Auch das Softwaresegment, zu dem die renditestarke Cloud-Sparte Red Hat und die KI-Werkzeuge der Marke Watsonx gehören, verzeichnete ein langsameres Umsatzwachstum von 11,3 Prozent. Am Markt wächst die Sorge, neue KI-Anwendungen, die routinemäßige Unternehmensaufgaben automatisieren, könnten das Softwaregeschäft von IBM belasten. Unter Druck geriet IBM vor allem, nachdem das KI-Unternehmen Anthropic im Februar erklärt hatte, eines seiner Werkzeuge könne bei der Modernisierung von COBOL helfen. Diese Programmiersprache ist auf den Großrechnern (Mainframes) von IBM weit verbreitet. Das Infrastruktursegment, das diese sicheren Hochleistungsserver für Banken, Airlines und Einzelhändler umfasst, wuchs dagegen kräftig um 15,2 Prozent auf 3,33 Milliarden Dollar.

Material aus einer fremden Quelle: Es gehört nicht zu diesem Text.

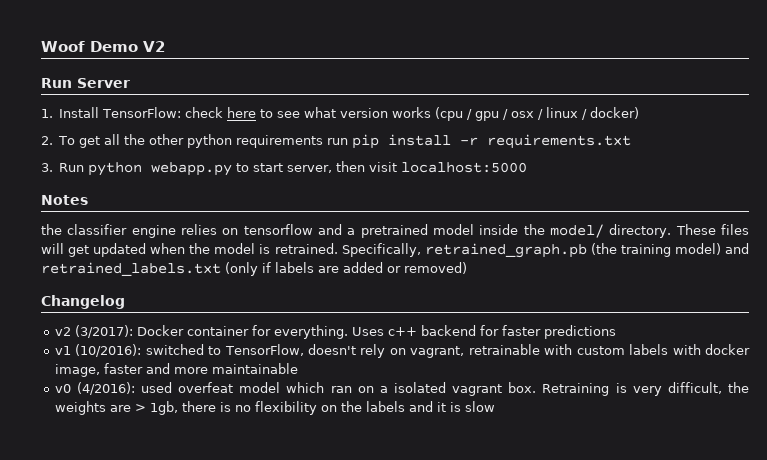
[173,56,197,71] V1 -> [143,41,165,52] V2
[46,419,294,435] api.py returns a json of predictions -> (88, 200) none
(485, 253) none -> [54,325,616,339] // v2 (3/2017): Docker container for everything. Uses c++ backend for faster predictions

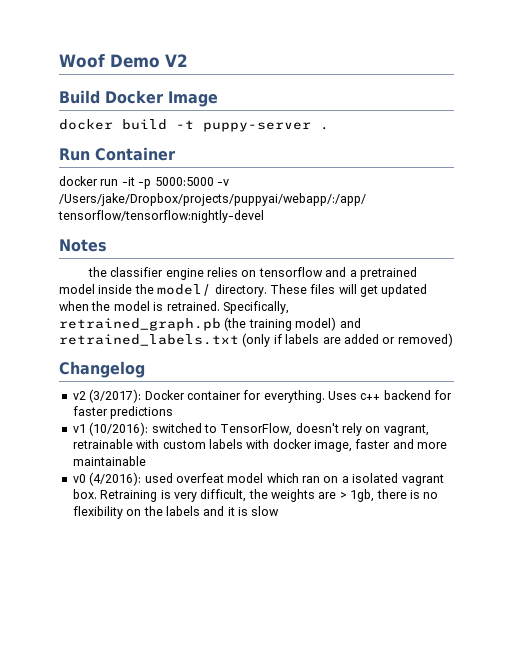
[41,78,130,88] [41,107,640,121] [41,134,632,149] [41,161,528,176] Run Server // 1. Install TensorFlow: check here to see what version works (cpu / gpu / osx / linux / docker) // 2. To get all the other python requirements run pip install -r requirements.txt // 3. Run python webapp.py to start server, then visit localhost:5000 -> [59,90,218,107] [59,119,329,132] [59,147,176,161] [59,176,229,189] [59,193,366,206] [58,210,264,223] Build Docker Image // docker build -t puppy-server . // Run Container // docker run -it -p 5000:5000 -v /Users/jake/Dropbox/projects/puppyai/webapp/:/app/ tensorflow/tensorflow:nightly-devel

Analysten zufolge könnten die engen Kundenbeziehungen und eigenen KI-Angebote von IBM dem Konzern im Wettbewerb helfen. CFRA-Analyst Brooks Idlet erklärte, der Druck auf das Software- und Dienstleistungsgeschäft sei in diesem Jahr wegen der Sorge vor KI-Konkurrenz hoch gewesen. Die Ergebnisse des ersten Quartals bestätigten diese Befürchtungen aber nicht. IBM-Finanzchef James Kavanaugh sagte der Nachrichtenagentur Reuters, Kunden, die das IBM-eigene Werkzeug zur Code-Modernisierung nutzten, verzeichneten ein schnelleres Wachstum bei der Auslastung der Großrechner.